Рабочее задание 1:
Какого числа родился Самсон, согласно отрывку о памяти войны в Пермском крае?
Рабочее задание 2:
Подхватите отрывок о памяти войны в Пермском крае и продолжите его после последнего предложения.

Отрывок:
********************

Всё о культуре исторической памяти в России и за рубежом

Человек в истории.
Россия — ХХ век

«Если мы хотим прочесть страницы истории, а не бежать от неё, нам надлежит признать, что у прошедших событий могли быть альтернативы». Сидни Хук
Поделиться цитатой
22 июня 2020

О войне по всей стране. Пермский край

Фото: mil.ru
Фото: mil.ru
Великая Отечественная война не только стоила жизни десяткам миллионов советских людей, но и оставила ни с чем не сравнимый шрам на их коллективной памяти. В рамках конкурса «Человек в истории» российские школьники уже 20 лет изучают эту память и стараются зафиксировать то, что еще можно спасти.
Сегодня, в день 79-летия начала войны, мы начинаем цикл публикаций «О войне по всей стране». Каждая из них будет подборкой цитат из работ конкурса — о том, как советские граждане переживали войну, что они могут рассказать о ней и почему об этом необходимо помнить.
Предлагаем вашему вниманию первую публикацию цикла, посвященную следу, который оставила война в памяти жителей Пермского края.

«Мы вас помним, земляки»

Автор: Цыгвинцева Анна
Руководитель: Цигвинцев Николай Афанасьевич
г. Чайковский

Самсон родился 10 июля 1925 года. Таким образом, когда началась война, ему еще не исполнилось и 16 лет. Но уже тогда, будучи совсем мальчишкой, как вспоминала позже мама, он с юношеским задором говорил: «Вот пойду я на войну и Гитлера в мешке домой принесу!» Ничего, кроме улыбки, у взрослых его слова, конечно, не вызывали.

********************

Исходные данные:
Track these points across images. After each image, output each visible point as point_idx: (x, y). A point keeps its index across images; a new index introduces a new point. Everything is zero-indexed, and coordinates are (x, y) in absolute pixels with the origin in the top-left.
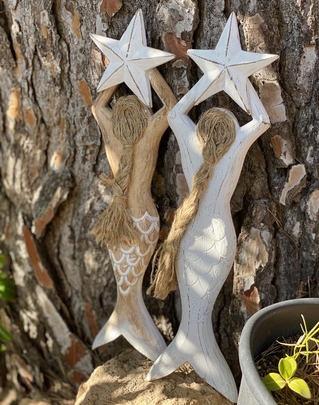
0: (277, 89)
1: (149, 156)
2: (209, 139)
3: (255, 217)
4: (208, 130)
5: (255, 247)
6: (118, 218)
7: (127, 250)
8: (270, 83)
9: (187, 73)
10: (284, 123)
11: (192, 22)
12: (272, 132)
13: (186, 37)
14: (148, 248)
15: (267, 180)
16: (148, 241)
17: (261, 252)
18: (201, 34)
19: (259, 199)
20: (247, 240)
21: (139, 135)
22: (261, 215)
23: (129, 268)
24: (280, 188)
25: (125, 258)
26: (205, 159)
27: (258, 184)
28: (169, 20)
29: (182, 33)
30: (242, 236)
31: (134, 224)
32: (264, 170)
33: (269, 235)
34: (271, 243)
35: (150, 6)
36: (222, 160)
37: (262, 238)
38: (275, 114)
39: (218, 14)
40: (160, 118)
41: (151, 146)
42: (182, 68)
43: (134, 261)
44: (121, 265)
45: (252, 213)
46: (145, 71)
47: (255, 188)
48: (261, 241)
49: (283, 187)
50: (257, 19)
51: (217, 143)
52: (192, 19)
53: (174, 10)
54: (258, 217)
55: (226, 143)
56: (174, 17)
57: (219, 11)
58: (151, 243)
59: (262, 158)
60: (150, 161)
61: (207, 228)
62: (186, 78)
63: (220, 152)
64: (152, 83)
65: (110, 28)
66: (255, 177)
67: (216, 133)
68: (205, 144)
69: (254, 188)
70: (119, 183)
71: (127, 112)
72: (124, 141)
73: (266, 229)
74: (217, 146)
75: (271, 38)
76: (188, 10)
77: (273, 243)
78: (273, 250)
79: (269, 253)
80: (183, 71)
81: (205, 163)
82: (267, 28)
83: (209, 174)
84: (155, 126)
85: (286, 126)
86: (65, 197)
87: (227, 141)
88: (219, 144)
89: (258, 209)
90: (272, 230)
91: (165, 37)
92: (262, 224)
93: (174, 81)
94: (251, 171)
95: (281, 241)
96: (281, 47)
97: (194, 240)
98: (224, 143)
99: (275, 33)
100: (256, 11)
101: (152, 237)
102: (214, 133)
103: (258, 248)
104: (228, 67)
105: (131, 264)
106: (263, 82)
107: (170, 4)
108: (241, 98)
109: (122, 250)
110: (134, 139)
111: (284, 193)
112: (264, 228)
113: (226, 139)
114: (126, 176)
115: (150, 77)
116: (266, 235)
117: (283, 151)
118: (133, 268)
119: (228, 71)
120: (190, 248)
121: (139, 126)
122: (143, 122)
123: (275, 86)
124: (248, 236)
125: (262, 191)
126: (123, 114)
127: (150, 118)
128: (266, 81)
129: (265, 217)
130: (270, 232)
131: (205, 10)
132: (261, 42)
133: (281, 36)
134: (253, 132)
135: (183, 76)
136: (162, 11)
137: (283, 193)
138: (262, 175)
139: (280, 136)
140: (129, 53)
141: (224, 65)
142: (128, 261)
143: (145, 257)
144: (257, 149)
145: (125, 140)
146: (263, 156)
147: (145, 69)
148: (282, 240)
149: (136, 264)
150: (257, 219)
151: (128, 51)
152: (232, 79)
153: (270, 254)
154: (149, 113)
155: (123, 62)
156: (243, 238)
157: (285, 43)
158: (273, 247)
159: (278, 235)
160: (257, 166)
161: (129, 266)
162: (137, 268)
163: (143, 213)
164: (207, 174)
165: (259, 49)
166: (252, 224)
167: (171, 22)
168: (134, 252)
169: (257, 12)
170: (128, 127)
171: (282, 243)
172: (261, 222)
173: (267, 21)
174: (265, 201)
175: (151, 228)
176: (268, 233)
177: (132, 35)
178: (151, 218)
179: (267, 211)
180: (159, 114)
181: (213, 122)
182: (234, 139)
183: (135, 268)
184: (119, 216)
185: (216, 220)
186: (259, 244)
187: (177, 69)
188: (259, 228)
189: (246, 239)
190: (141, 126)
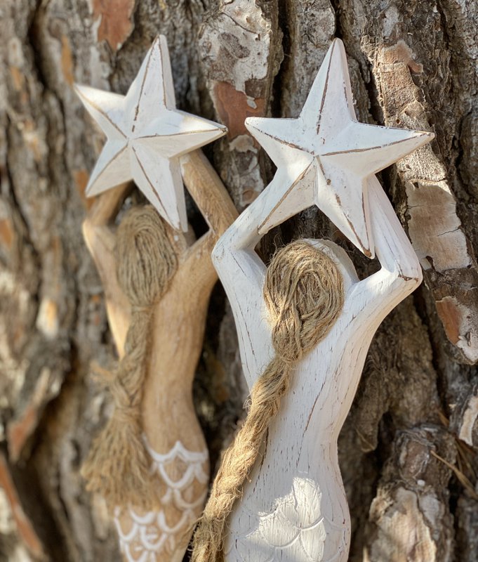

********************

Ожидаемый ответ 1:
10 июля 1925 года.

Ожидаемый ответ 2:
Из воспоминаний Ивана Батуева: Весной 1942 года Самсона (ему шел семнадцатый год) призвали в армию. Сначала он отправился в Кунгур, где располагалась учебная часть, и обучался на минометчика. В конце лета того же года его навестили мама и сестра Татьяна. В это время в Перми как раз шло строительство речного вокзала, и, чтобы получить билеты до Кунгура, маме и сестре пришлось отработать определенное количество часов на стройке. Впрочем, чего не сделаешь ради свидания с любимым сыном и братом? Но вернулась из той поездки мама опечаленная: «Солдаты, — рассказывала она, — ходят худющие, кожа да кости! Не то, что командиры — отъевшиеся, пузатые, круглолицые!» Самсон был страшно рад тем скудным гостинцам, которые привезли из дома мама и сестра.

Не прошло месяца с начала войны, как очень мирный человек, самый сильный и трудолюбивый мужик в деревне — мой дед — стал солдатом. Родина в опасности, и его никто не может заставить остаться дома — он солдат.
Чебаркульские военные лагеря. Осень сорок первого. Бои под Москвой. Ельненское направление. Дед мой, крестьянин-землепашец, не раз плакал. Не от боли и усталости, а при виде пылающих богатых полей пшеницы. Уральский колхозник плохо разбирался в военных терминах: он мог доложить, что пушки противника передвинулись из ржи в гречиху, а не с правого фланга на левый, но воевал мой дед на славу. Он с боями прошел Московскую и Калининскую области, участвовал в освобождении Ржева, Торжка, Великих Луг. Под Смоленском был ранен, попал в госпиталь, затем после недолгого отдыха дома — снова на фронт, в самое пекло, на Курскую дугу. Дед рассказывал, как двое суток тащил на спине раненого командира, выходя из окружения. За спасение командира он был представлен к награде.

«Чужие, ставшие своими?»

Автор: Вахрушева Валерия
Руководители: Дружинина Светлана Анатольевна, Крылова Светлана Анатольевна
с. Григорьевское.

Именно в это тяжелое для нас, для страны время в селе Гри­горьевское появляются немцы. Враг, который был так далеко — вот он. «Их привезли в товарных вагонах и высадили на станции. Они были из группы армий Центр, побитой и потрепанной под Москвой. Немцы замерзли в пути и теперь, на ветру и морозе, дрожали, лязгали зубами. Они подняли воротники у шинелей, надвинули поглубже свои суконные с козырьками шапки, закрыли ими рты и носы; и все начали пританцовывать на снегу, запихав ладони в рукава, прихлопывая себя по бокам» [1] .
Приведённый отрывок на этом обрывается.